Alle glücklichen Familien ähneln einander; jede unglückliche aber ist auf ihre eigene Art unglücklich“, schreibt der russische Schriftsteller Leo Tolstoi in seinem Roman „Anna Karenina“. Mit Familienglück und -unglück hat sich am Donnerstag auch der Bundestag beschäftigt. Bei der Debatte über die Präimplantationsdiagnostik (PID) geht es juristisch um die Frage, ob man Embryonen bereits im Reagenzglas auf Genkrankheiten untersuchen darf und ob man notfalls eine Schwangerschaft beenden darf, bevor sie überhaupt begonnen hat.

Die Politik ist zerrissen. Einige sind für ein völliges Verbot der PID, andere wollen sie in engen Grenzen erlauben. Die Debatte wird – das muss man der Politik zugute halten – mit großem Ernst geführt. Der Fraktionszwang ist aufgehoben. Jeder Abgeordnete soll nach seinem Gewissen entscheiden dürfen.

Doch die Diskussion leidet unter einem fundamentalen Mangel. Die Politik traut den Eltern nicht. Selbst die Entwürfe, die eine PID zulassen, stellen hohe Hürden. Der Tod oder eine Fehlgeburt des Kindes müssen drohen, verlangen die einen. Und selbst die moderateren PID-Befürworter verlangen für die Straflosigkeit der Tests zumindest eine hohe Wahrscheinlichkeit dafür, dass dem Kind eine schwere Erbkrankheit droht. Warum? Aus Misstrauen gegenüber den Eltern.

Die Gewissensentscheidung, die das Parlament für sich reklamiert, wird den unmittelbar Betroffenen versagt. Zu Unrecht. Denn die Eltern, um die es geht, sind keine luxusorientierten Geschöpfe, die sich die perfekte Familie zusammenkaufen und fehlerhaftes Material aussortieren wollen. Es sind Menschen, die oft jahrelang versucht haben, auf natürlichem Weg ein Kind zu bekommen. Die sich dann, weil es nicht geklappt hat, für eine künstliche Befruchtung entscheiden. Bis das Verfahren erfolgreich ist, vergehen oft Monate, manchmal Jahre. Zeit, in der sich Hoffnung und Enttäuschung in schnellem Wechsel ablösen.

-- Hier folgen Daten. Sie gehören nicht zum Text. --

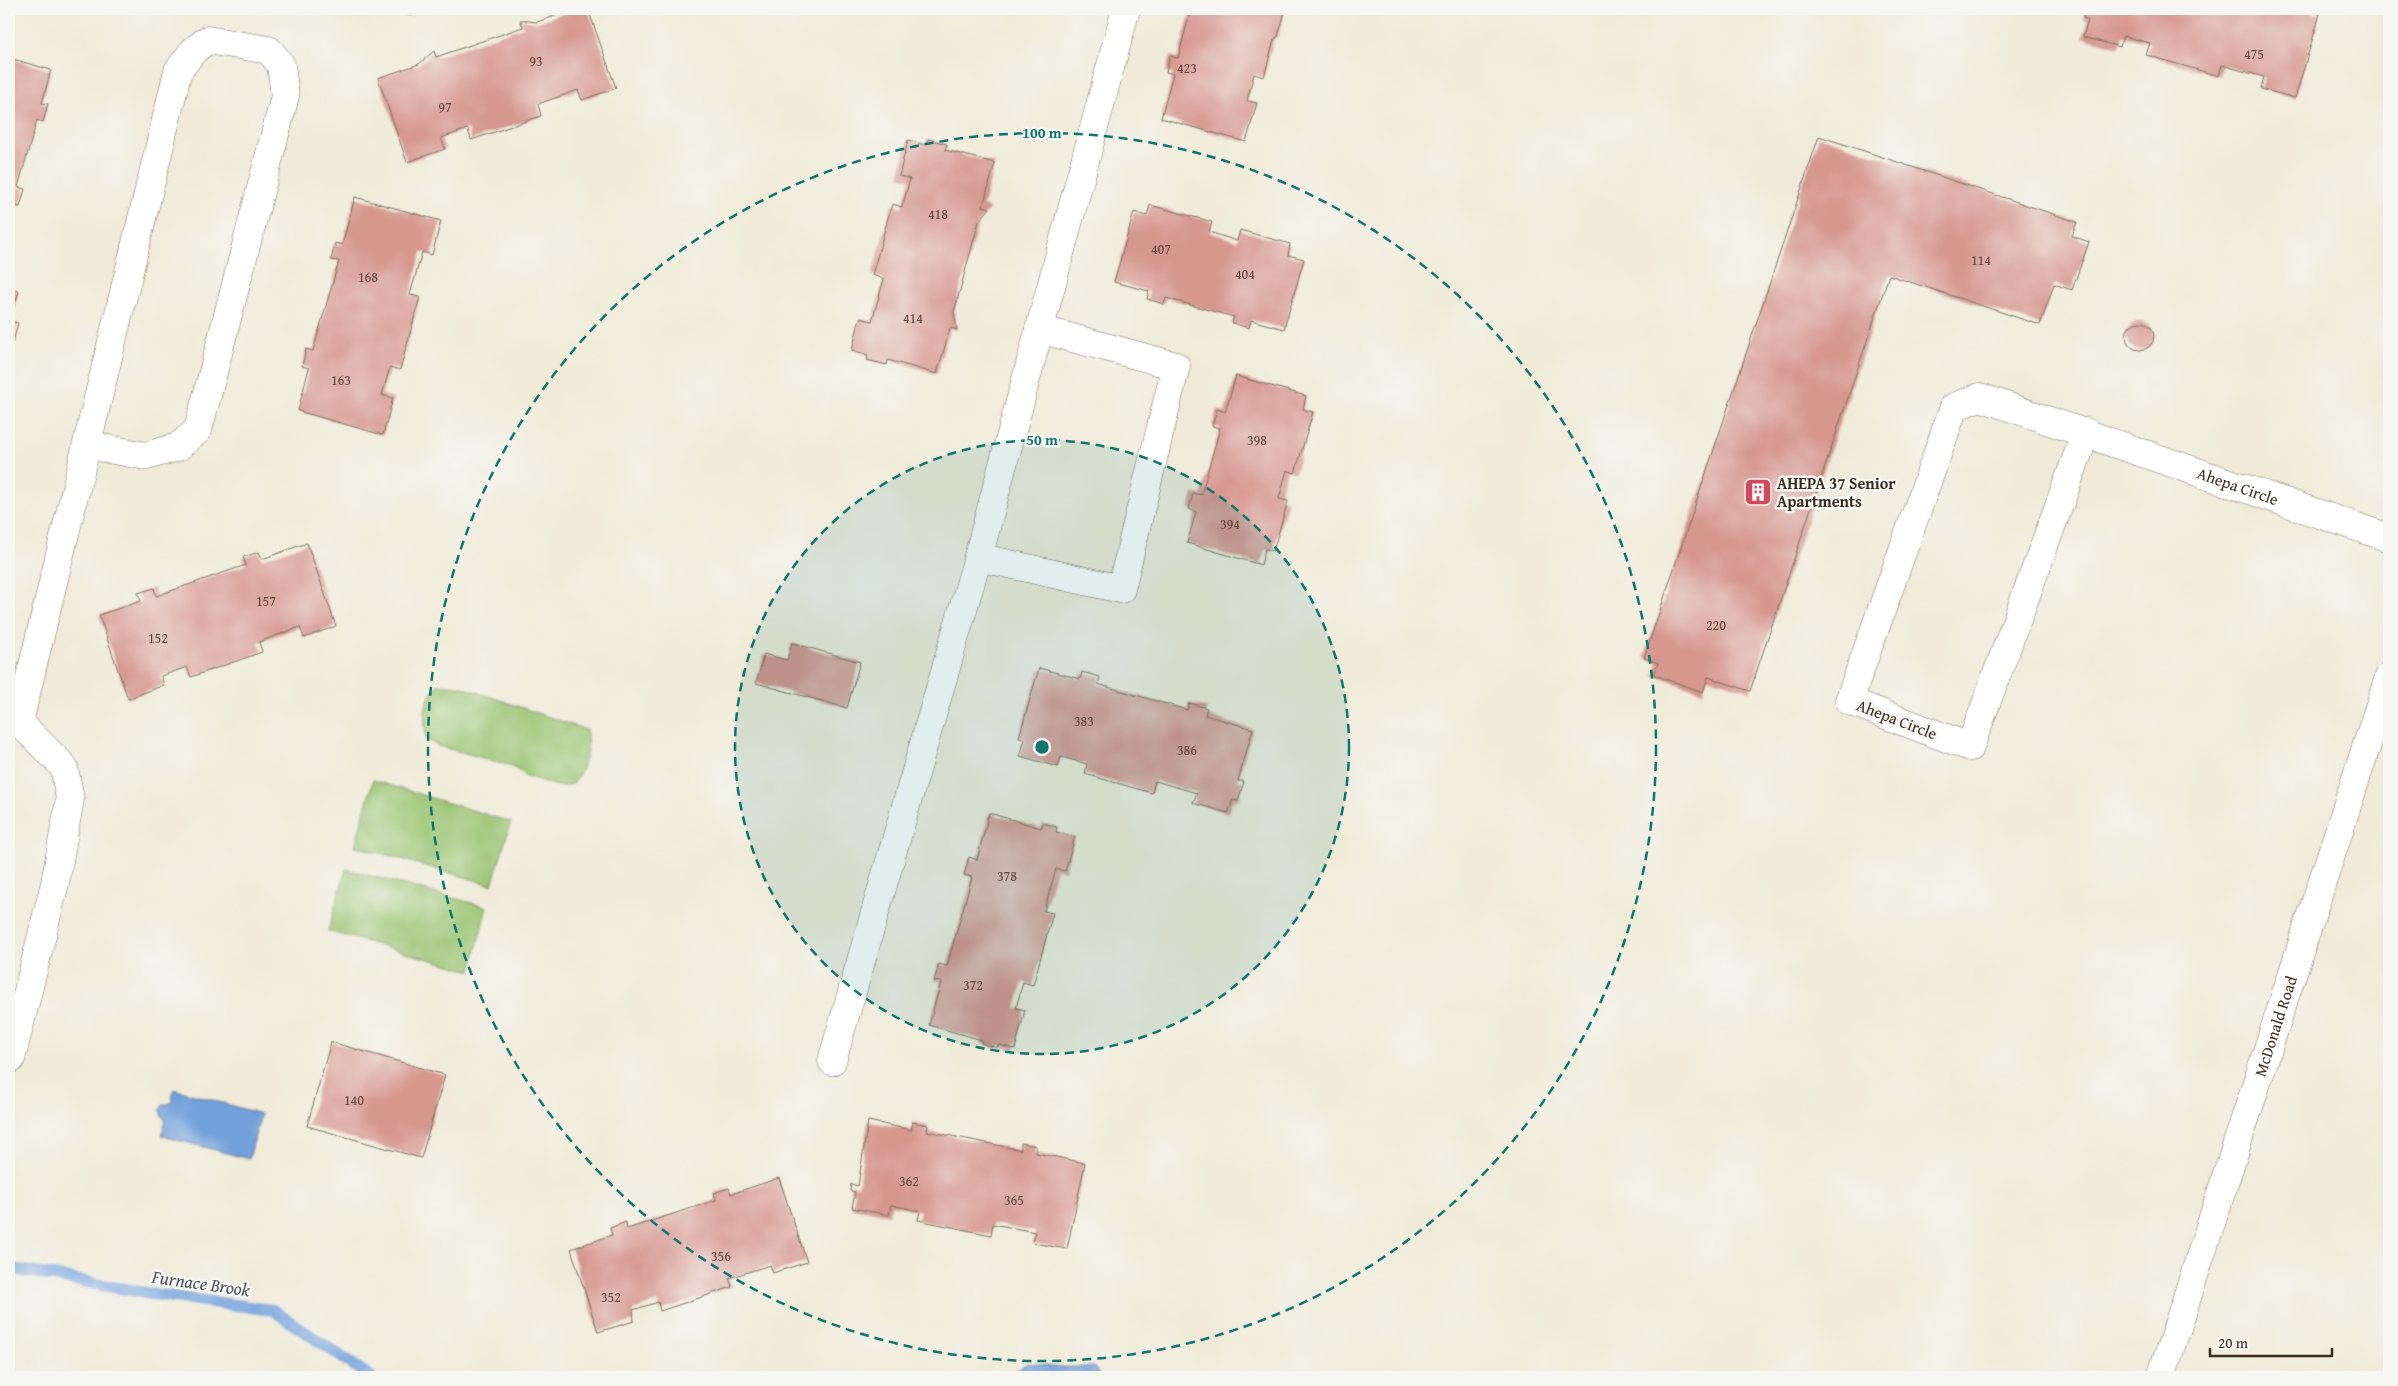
<svg xmlns="http://www.w3.org/2000/svg" width="2398" height="1386" viewBox="0 0 2398 1386" font-family="'Gentium Book Plus',serif">
<rect width="100%" height="100%" fill="#f6f6f2"/>
<filter id="ink" filterUnits="userSpaceOnUse"><feTurbulence type="fractalNoise" baseFrequency=".02" numOctaves="2"/><feDisplacementMap in="SourceGraphic" scale="10" xChannelSelector="R" yChannelSelector="G"/><feConvolveMatrix kernelMatrix="1 2 1 2 8 2 1 2 1" color-interpolation-filters="sRGB"/></filter>
<filter id="wash" filterUnits="userSpaceOnUse"><feTurbulence type="fractalNoise" baseFrequency=".0096" numOctaves="4" result="noise"/><feDisplacementMap in="SourceGraphic" scale="20" xChannelSelector="R" yChannelSelector="G"/><feGaussianBlur stdDeviation="1.12" result="paint"/><feColorMatrix in="noise" values="0 0 0 0 0 0 0 0 0 0 0 0 0 0 0 0 0 1.4 0 .05"/><feComposite in="paint" operator="in"/></filter>
<g filter="url(#wash)">
<rect width="100%" height="100%" fill="#efebd8"/>
<g fill="#98c370" stroke="#6a7647">
<path d="M439,684L460,686L586,730C591,749 584,768 573,784L561,787L526,776L512,766L438,746L426,739C423,719 423,698 439,684Z"/>
<polygon points="373,780 511,822 492,885 355,846"/>
<polygon points="346,869 487,907 471,971 328,931"/>
</g>
<g fill="#71a0da" stroke="#56657c">
<polygon points="174,1089 261,1114 249,1159 162,1136 165,1120 161,1115 160,1109 163,1105 171,1103"/>
<polygon points="1027,1363 1064,1367 1094,1367 1101,1377 1006,1377"/>
</g>
<g fill="none" stroke-linecap="round" stroke-linejoin="round">
<polyline stroke="#71a0da" stroke-width="12" points="9,1268 151,1294 273,1310 371,1377"/>
</g>
<g id="blocks">
<g fill="#d6978f">
<polygon points="361,9 379,9 377,14"/>
<polygon points="385,9 414,9 412,16"/>
<polygon points="576,9 588,9 616,88 582,100 578,90 538,104 541,116 471,140 468,129 441,138 445,149 407,162 378,78 419,64 434,51 436,57 523,27 520,20 537,22"/>
<polygon points="1191,9 1286,9 1278,36 1274,40 1264,77 1254,74 1247,101 1257,103 1246,142 1161,118 1173,74 1166,72 1170,56 1178,58"/>
<polygon points="2090,9 2303,9 2320,14 2295,98 2261,89 2264,77 2222,65 2219,76 2146,55 2150,43 2123,36 2120,47 2083,37 2088,20 2083,18 2085,10 2090,11"/>
<polygon points="9,58 51,70 42,103 48,104 43,122 37,120 18,187 25,189 20,207 13,205 9,220"/>
<polygon points="1819,136 2077,222 2072,236 2089,242 2072,290 2054,284 2040,325 1889,275 1750,691 1708,677 1703,692 1654,675 1658,663 1644,658"/>
<polygon points="928,139 947,144 945,150 995,163 983,206 990,208 979,221 954,312 957,330 950,328 937,374 888,360 887,365 867,360 868,355 852,350 860,318 872,321 884,279 872,275 892,204 902,207 910,179 899,176 908,140 925,145"/>
<polygon points="355,197 441,221 432,255 422,252 410,295 420,297 400,370 390,367 382,395 393,398 383,435 298,411 309,368 302,366 306,349 313,351 339,261 331,260 335,243 342,245"/>
<polygon points="1150,205 1212,222 1209,232 1237,241 1240,230 1290,244 1288,255 1304,259 1284,329 1251,320 1249,328 1232,323 1234,317 1166,298 1164,304 1147,299 1149,291 1114,282 1134,212 1147,216"/>
<polygon points="9,288 19,291 10,321 18,323 13,342 9,341"/>
<circle cx="2140" cy="336" r="14"/>
<polygon points="1236,376 1306,396 1303,409 1313,412 1295,473 1287,470 1279,499 1288,501 1273,551 1265,549 1261,565 1187,543 1196,512 1189,509 1193,493 1201,495 1220,428 1212,426 1217,409 1225,412"/>
<polygon points="307,543 336,626 304,638 300,627 259,642 262,652 191,677 187,667 161,676 164,685 128,699 99,615 141,601 138,593 154,588 156,596 246,565 243,557 259,552 262,559"/>
<polygon points="792,643 860,662 847,708 756,683 764,654 787,660"/>
<polygon points="1039,668 1080,679 1082,672 1100,677 1098,684 1187,710 1189,703 1207,708 1205,715 1253,729 1238,781 1244,781 1238,801 1233,800 1228,813 1193,803 1197,793 1155,781 1152,793 1085,774 1087,764 1061,757 1058,767 1020,756 1025,739 1019,737"/>
<polygon points="989,813 1041,828 1043,823 1057,827 1056,832 1075,837 1065,871 1056,869 1044,911 1053,913 1033,985 1023,982 1016,1008 1025,1010 1015,1049 998,1045 997,1048 981,1043 982,1040 929,1025 941,982 934,981 939,964 947,966 972,877 964,875 969,857 977,860"/>
<polygon points="331,1042 445,1075 421,1158 307,1126"/>
<polygon points="868,1121 912,1130 912,1122 928,1125 927,1131 1021,1150 1021,1143 1036,1146 1036,1153 1085,1163 1067,1249 1033,1243 1035,1232 993,1224 991,1235 918,1220 920,1211 891,1205 889,1215 852,1208 855,1192 850,1191 851,1184 858,1186"/>
<polygon points="779,1178 807,1262 773,1273 770,1265 729,1278 732,1287 660,1311 658,1302 633,1310 634,1321 598,1332 571,1249 612,1235 610,1228 626,1222 627,1229 716,1200 714,1193 729,1188 731,1194"/>
</g>
</g>
</g>
<g filter="url(#ink)">
<use href="#blocks" fill-opacity="0" stroke="#7a6e5f" stroke-width="1"/>
<g fill="none" stroke-linecap="round" stroke-linejoin="round">
<g stroke="#7a6e5f" stroke-width="29">
<g id="minor">
<path id="s1" d="M2086,432L1970,747L1849,701L1954,407L1980,397L2389,538"/>
<polyline points="978,557 1121,589 1176,366 1039,329"/>
<polyline points="19,722 178,71 193,51 207,40 269,50 281,65 285,96 198,430 178,447 146,456 87,445"/>
<polyline points="11,1059 55,883 70,799 64,767 19,722"/>
<polyline points="832,1061 978,557 1126,9"/>
<path id="s2" d="M2161,1377L2389,677"/>
</g>
</g>
<use href="#minor" stroke="#fff" stroke-width="28"/>
</g>
</g>
<circle cx="1042" cy="747" r="307" fill="#0f766e" fill-opacity=".12"/>
<g fill="none" stroke="#0f766e" stroke-width="2.5" stroke-dasharray="9 6">
<circle cx="1042" cy="747" r="307"/>
<circle cx="1042" cy="747" r="614"/>
</g>
<defs>
<g id="building-square" transform="scale(1.4375)"><rect x="-9" y="-9" width="18" height="18" rx="4" fill="#d1495b" stroke="#f6f6f2"/><path d="M-4-6H4V6H1V3H-1V6H-4ZM-2.5-4.3h1.7v1.8h-1.7ZM.8-4.3h1.7v1.8H.8ZM-2.5-1h1.7V.8h-1.7ZM.8-1h1.7V.8H.8Z" fill="#fff"/></g>
</defs>
<g fill-rule="evenodd">
<use href="#building-square" x="1758" y="492"/>
</g>
<g text-anchor="middle" dominant-baseline="central" stroke-width="5" stroke-linejoin="round" paint-order="stroke">
<g font-size="14" fill="#62453a">
<text x="2254" y="54">475</text>
<text x="536" y="61">93</text>
<text x="1187" y="68">423</text>
<text x="445" y="107">97</text>
<text x="938" y="214">418</text>
<text x="1161" y="249">407</text>
<text x="1981" y="260">114</text>
<text x="1245" y="274">404</text>
<text x="368" y="277">168</text>
<text x="913" y="318">414</text>
<text x="341" y="380">163</text>
<text x="1257" y="440">398</text>
<text x="1230" y="524">394</text>
<text x="266" y="601">157</text>
<text x="1716" y="625">220</text>
<text x="158" y="638">152</text>
<text x="1084" y="721">383</text>
<text x="1187" y="750">386</text>
<text x="1007" y="876">378</text>
<text x="973" y="985">372</text>
<text x="354" y="1100">140</text>
<text x="909" y="1181">362</text>
<text x="1014" y="1200">365</text>
<text x="721" y="1256">356</text>
<text x="611" y="1297">352</text>
</g>
<g font-size="16" font-weight="bold" fill="#3b2a1e" stroke="#f6f6f2" text-anchor="start">
<text x="1777" y="483">AHEPA 37 Senior<tspan x="1777" dy="18">Apartments</tspan></text>
</g>
<g font-size="16" fill="#3b2a1e" stroke="#f6f6f2">
<text stroke="none"><textPath href="#s1" startOffset="1078">Ahepa Circle</textPath></text>
<text transform="translate(1897 719) rotate(21)">Ahepa Circle</text>
<text stroke="none"><textPath href="#s2" startOffset="369">McDonald Road</textPath></text>
</g>
<g font-size="18" font-style="italic" fill="#4e5360" stroke="#f6f6f2">
<text transform="translate(201 1283) rotate(8)">Furnace Brook</text>
</g>
</g>
<circle cx="1042" cy="747" r="8" fill="#0f766e" stroke="#f6f6f2" stroke-width="2.5"/>
<g font-size="15" text-anchor="middle" font-weight="bold" fill="#0f766e" stroke="#f6f6f2" stroke-width="5" stroke-linejoin="round" paint-order="stroke">
<text x="1042" y="138">100 m</text>
<text x="1042" y="445">50 m</text>
</g>
<rect width="2398" height="1386" fill="none" stroke="#f6f6f2" stroke-width="30"/>
<path d="M2210 1348v8h122v-8" fill="none" stroke="#3b2a1e" stroke-width="2.5"/>
<text x="2218" y="1348" font-size="15" fill="#3b2a1e" stroke="#f6f6f2" stroke-width="4" paint-order="stroke">20 m</text>
</svg>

Menschen, die eine solche Tortur hinter sich haben, werden sich gut überlegen, ob sie die befruchtete Eizelle, die den Kern ihrer Familie bilden soll, vernichten lassen. Es müssen schon schwer wiegende Gründe sein, die Eltern zu einem solchen Schritt veranlassen. Etwa der, dass Menschen, die selber krank sind, ihrem Kind Leid ersparen wollen. Oder sie sehen, dass trotz aller Sonntagsreden die Integration Behinderter in dieser Gesellschaft nach wie vor nicht funktioniert. Menschen dürften sich nicht zum Richter über Leben oder Tod aufspielen, heißt es in der politischen Debatte. Doch die Politik maßt sich an, sich zum Richter über die Eltern aufzuspielen.

Hilfreich ist das nicht. Statt Hilfe anzubieten, zwingt die Politik die Betroffenen zu Fluchtreaktionen. Sie können die PID im Ausland vornehmen lassen. Oder die Frauen lassen den Embryo nicht im Reagenzglas untersuchen, sondern später im Mutterleib. Stellt sich dann heraus, dass das Kind schwere Behinderungen hat, kann die Mutter den Nachwuchs abtreiben lassen – legal, zeitlich unbegrenzt. Soll das besser sein? Wohl kaum.